EXERCISE PROMPT. Output the complete listing exactly, please, and keep the pictures out of it.

THE DATA.
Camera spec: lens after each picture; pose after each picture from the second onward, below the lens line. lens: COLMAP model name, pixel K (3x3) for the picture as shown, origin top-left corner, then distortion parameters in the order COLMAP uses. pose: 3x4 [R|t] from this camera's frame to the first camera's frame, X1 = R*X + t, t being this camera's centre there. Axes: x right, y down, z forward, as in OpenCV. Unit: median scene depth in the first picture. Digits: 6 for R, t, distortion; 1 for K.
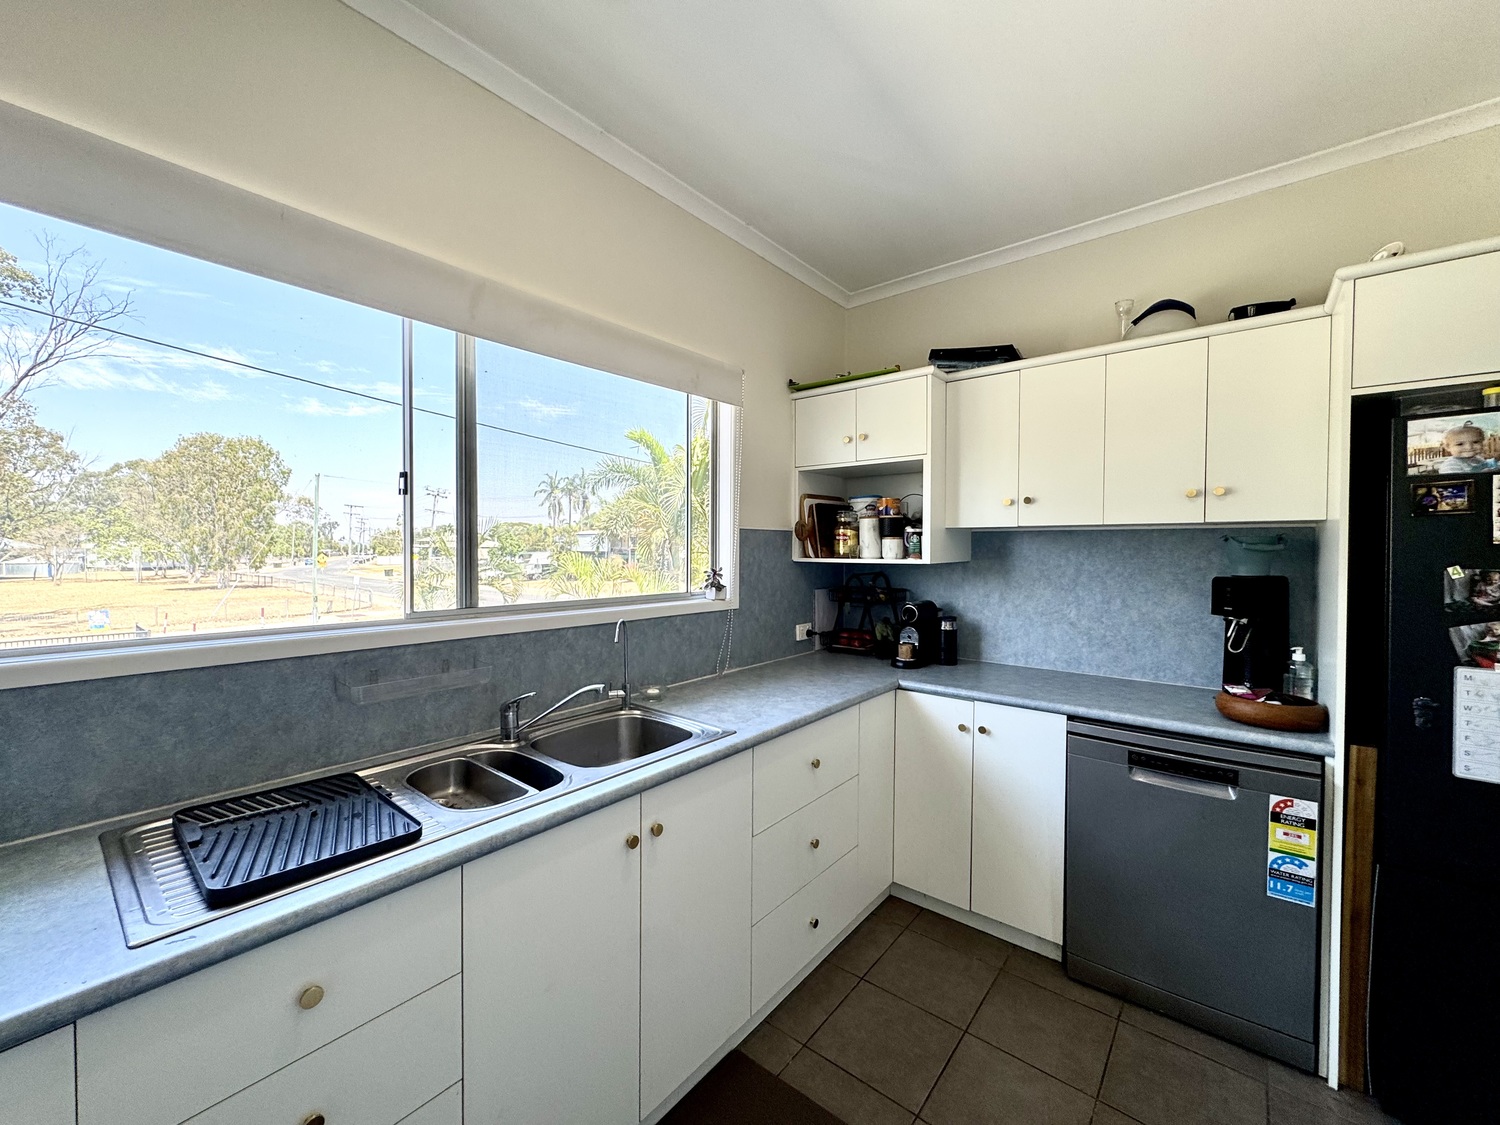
lens RADIAL K [[600.3, 0, 753.8], [0, 600.3, 555.2], [0, 0, 1]] dist [-0.003224, -0.000270]
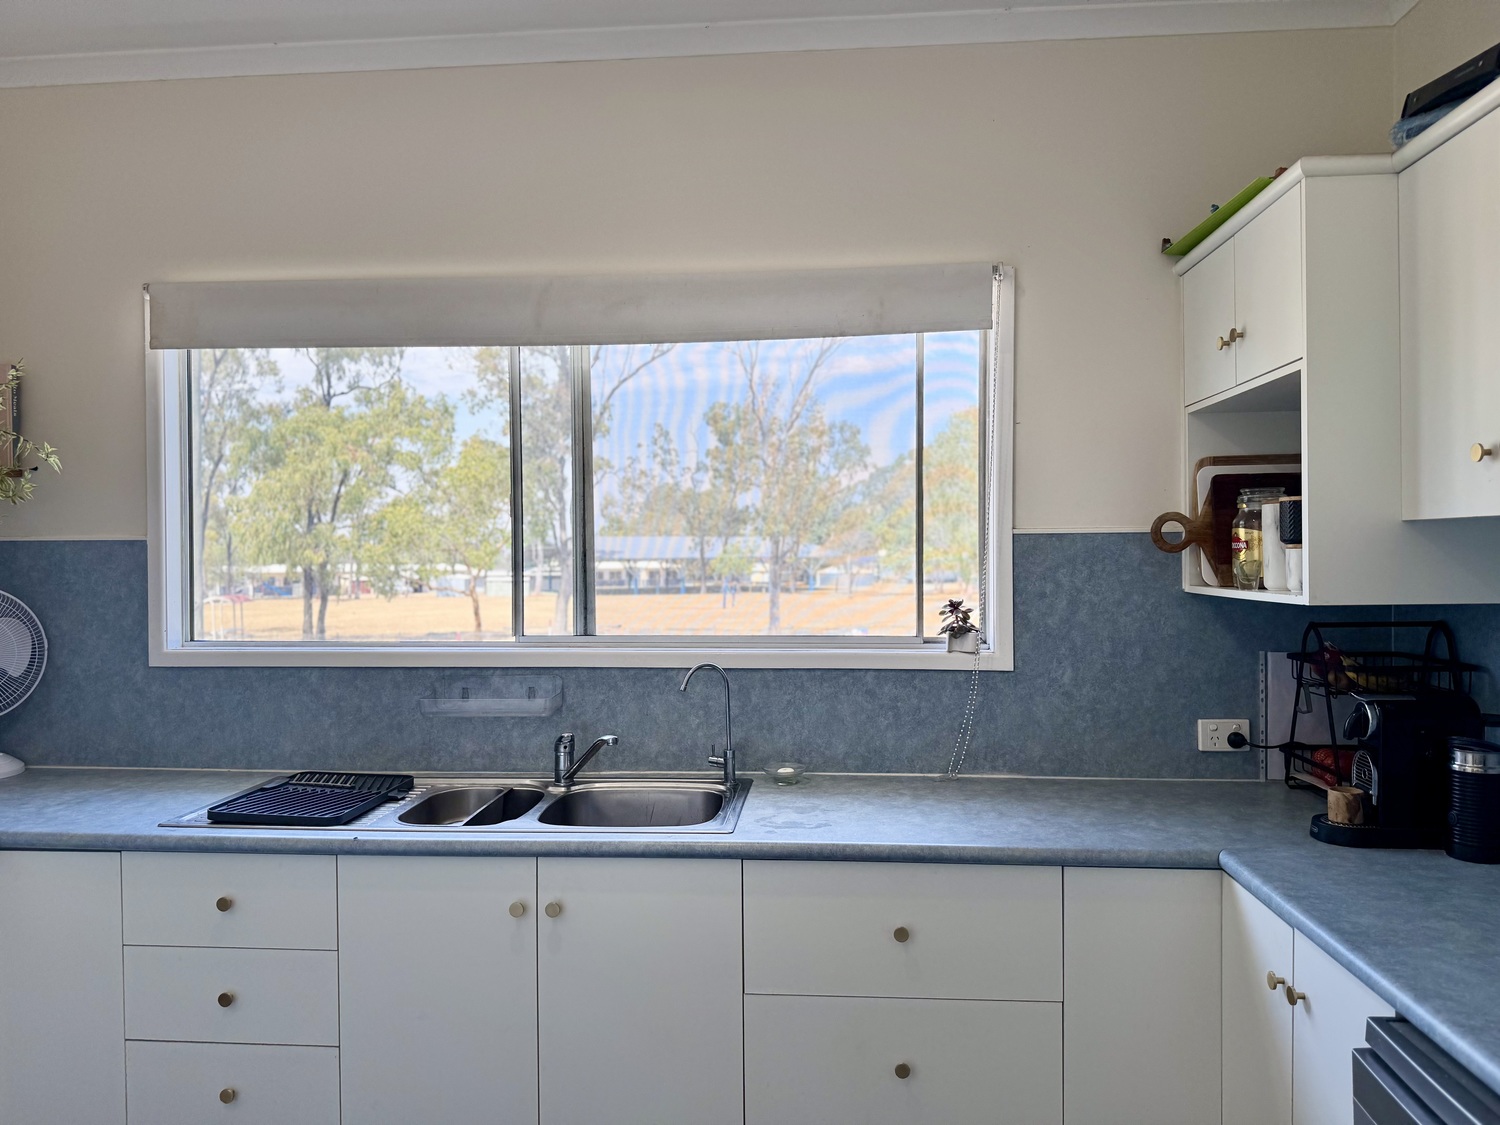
lens RADIAL K [[1049.5, 0, 756.9], [0, 1049.5, 558.5], [0, 0, 1]] dist [0.031171, -0.037760]
pose [[0.573471, -0.003147, -0.819220, 0.743097], [-0.002562, 0.999981, -0.005634, -0.015429], [0.819222, 0.005330, 0.573452, 0.236125]]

SOLUTION FOR THIS TASK.
Camera spec: lens after each picture; pose after each picture from the second onward, below the lens line. lens: COLMAP model name, pixel K (3x3) for the picture as shown, origin top-left corner, then distortion parameters in the order COLMAP uses. pose: 3x4 [R|t] from this camera's frame to the first camera's frame, X1 = R*X + t, t being this camera's centre there. Axes: x right, y down, z forward, as in OpenCV. Unit: median scene depth in the first picture. Digits: 6 for R, t, distortion; 1 for K.
lens RADIAL K [[600.3, 0, 753.8], [0, 600.3, 555.2], [0, 0, 1]] dist [-0.003224, -0.000270]
lens RADIAL K [[1049.5, 0, 756.9], [0, 1049.5, 558.5], [0, 0, 1]] dist [0.031171, -0.037760]
pose [[0.573471, -0.003147, -0.819220, 0.743097], [-0.002562, 0.999981, -0.005634, -0.015429], [0.819222, 0.005330, 0.573452, 0.236125]]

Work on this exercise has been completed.